▸ **本文抜粋**
ユネスコが運営し、管理する「遺産」には3種類の制度がある。

 第1が「世界遺産」制度である。第2は「無形文化遺産」の事業である。「世界遺産」が建築物や景観など有形の文化財の保護や継承を目的としているのに対し、「無形文化遺産」は民族の慣習、芸能、風俗などの無形の財を対象とする。

 そして第3が今回、関心を集めた「世界記憶遺産」である。「記憶」というのは原則として過去の貴重な文化の形成に関する古文書や書物など歴史的な記録資料を指す。その種の登録資料をデジタル化などで保存し、広く公開することが事業の主体となる。

 ただし第1の「世界遺産」と第2の「無形文化遺産」はともに国連の条約に基づく保護活動である。それに対して第3の「世界記憶遺産」はユネスコによる単なる選定であり、緩やかな保護の対象になるだけである。

 しかし条約の支えがなくても、「記憶遺産」は国連のユネスコの名称を背負っての認定である。シンボル的な意味合いが強いとはいえ、保存のために必要な国連資金も出る。そのため、各国の政府は自国が誇る記憶遺産をユネスコに認めさせ、国内外へのアピールや宣伝を行う。

▸ **練習問題 A**
抜粋に基づいて、次の問いに答えよ。
(i) 「無形文化遺産」が対象とするのはどのようなものか。
(ii) 「世界記憶遺産」の「記憶」は、原則として何を指すか。
(iii) 国連の条約に基づく保護活動であるのは、三つの制度のうちどれか。
▸ **練習問題 B**
抜粋の「ユネスコが運営し、管理する「遺産」には3種類の制度がある。」で始まり「することが事業の主体となる。」までの部分を、「景観」を「庭園」に差し替えて書き直せ。

▸ **情報**

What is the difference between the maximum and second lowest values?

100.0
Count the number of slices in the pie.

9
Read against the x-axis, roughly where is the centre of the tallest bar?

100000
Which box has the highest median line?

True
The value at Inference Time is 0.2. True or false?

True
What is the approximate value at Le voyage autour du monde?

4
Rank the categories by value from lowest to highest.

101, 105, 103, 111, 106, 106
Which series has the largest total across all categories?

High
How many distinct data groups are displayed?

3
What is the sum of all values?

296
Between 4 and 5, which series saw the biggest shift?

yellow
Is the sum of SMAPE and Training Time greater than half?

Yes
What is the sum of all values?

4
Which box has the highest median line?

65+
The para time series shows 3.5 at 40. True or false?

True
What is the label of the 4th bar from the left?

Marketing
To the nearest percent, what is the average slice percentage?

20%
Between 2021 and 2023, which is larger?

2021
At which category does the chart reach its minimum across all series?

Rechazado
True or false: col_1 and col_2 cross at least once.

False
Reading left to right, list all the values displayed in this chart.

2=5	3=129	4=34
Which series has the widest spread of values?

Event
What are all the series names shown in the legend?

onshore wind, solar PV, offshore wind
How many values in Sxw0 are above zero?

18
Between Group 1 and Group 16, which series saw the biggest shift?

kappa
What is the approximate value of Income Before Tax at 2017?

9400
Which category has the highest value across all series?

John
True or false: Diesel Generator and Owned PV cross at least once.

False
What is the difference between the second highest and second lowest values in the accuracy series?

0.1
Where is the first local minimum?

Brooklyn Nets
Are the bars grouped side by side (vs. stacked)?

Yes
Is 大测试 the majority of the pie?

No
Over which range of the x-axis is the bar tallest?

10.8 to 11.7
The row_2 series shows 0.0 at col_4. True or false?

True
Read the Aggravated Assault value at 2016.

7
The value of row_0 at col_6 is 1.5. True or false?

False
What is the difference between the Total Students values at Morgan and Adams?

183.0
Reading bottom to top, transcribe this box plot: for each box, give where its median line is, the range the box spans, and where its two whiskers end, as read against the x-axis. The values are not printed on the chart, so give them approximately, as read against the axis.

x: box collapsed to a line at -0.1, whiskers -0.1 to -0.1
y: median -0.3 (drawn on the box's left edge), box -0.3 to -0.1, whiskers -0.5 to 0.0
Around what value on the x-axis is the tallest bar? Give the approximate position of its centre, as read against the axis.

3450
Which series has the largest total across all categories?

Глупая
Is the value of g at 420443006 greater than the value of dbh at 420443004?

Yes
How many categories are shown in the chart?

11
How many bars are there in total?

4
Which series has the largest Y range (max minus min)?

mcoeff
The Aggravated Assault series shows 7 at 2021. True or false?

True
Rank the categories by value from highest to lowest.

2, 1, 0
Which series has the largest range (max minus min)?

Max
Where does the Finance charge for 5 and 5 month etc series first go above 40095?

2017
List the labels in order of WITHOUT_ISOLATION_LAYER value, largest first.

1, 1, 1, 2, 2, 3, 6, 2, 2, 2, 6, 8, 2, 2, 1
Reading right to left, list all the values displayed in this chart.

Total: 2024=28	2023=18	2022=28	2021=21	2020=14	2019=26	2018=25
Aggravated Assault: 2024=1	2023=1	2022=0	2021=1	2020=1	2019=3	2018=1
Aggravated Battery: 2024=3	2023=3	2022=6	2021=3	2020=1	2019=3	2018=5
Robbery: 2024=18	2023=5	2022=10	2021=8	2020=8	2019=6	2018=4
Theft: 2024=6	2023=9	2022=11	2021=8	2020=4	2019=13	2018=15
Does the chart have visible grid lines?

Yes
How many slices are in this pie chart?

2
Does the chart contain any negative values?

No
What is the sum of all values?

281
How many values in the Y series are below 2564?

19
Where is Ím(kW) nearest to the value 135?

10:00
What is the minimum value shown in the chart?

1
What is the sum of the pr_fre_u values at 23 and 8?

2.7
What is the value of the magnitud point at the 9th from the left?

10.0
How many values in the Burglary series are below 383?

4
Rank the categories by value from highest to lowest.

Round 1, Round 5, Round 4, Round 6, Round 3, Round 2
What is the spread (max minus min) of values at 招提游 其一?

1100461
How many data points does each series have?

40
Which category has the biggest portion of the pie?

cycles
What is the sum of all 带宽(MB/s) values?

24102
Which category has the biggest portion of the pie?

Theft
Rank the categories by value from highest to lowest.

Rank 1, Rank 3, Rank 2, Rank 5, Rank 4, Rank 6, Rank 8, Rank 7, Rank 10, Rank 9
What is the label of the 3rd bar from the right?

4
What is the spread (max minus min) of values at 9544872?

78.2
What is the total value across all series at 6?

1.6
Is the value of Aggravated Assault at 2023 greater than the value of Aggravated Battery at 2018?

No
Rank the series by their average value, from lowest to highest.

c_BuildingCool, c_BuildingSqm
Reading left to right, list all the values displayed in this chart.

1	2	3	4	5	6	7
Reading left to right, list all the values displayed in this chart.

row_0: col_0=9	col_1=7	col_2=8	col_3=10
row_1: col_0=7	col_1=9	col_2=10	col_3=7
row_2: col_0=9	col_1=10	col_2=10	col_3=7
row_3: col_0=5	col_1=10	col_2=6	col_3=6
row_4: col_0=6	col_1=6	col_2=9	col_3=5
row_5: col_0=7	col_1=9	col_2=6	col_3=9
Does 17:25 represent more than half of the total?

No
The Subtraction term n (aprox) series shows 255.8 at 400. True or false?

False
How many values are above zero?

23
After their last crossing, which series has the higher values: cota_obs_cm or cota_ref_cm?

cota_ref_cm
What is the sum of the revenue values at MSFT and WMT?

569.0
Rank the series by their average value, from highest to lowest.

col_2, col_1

▸ **解答 A**
(i) 民族の慣習、芸能、風俗などの無形の財である。
(ii) 過去の貴重な文化の形成に関する古文書や書物など、歴史的な記録資料を指す。
(iii) 「世界遺産」と「無形文化遺産」である。

▸ **解答 B**
ユネスコが運営し、管理する「遺産」には3種類の制度がある。

 第1が「世界遺産」制度である。第2は「無形文化遺産」の事業である。「世界遺産」が建築物や庭園など有形の文化財の保護や継承を目的としているのに対し、「無形文化遺産」は民族の慣習、芸能、風俗などの無形の財を対象とする。

 そして第3が今回、関心を集めた「世界記憶遺産」である。「記憶」というのは原則として過去の貴重な文化の形成に関する古文書や書物など歴史的な記録資料を指す。その種の登録資料をデジタル化などで保存し、広く公開することが事業の主体となる。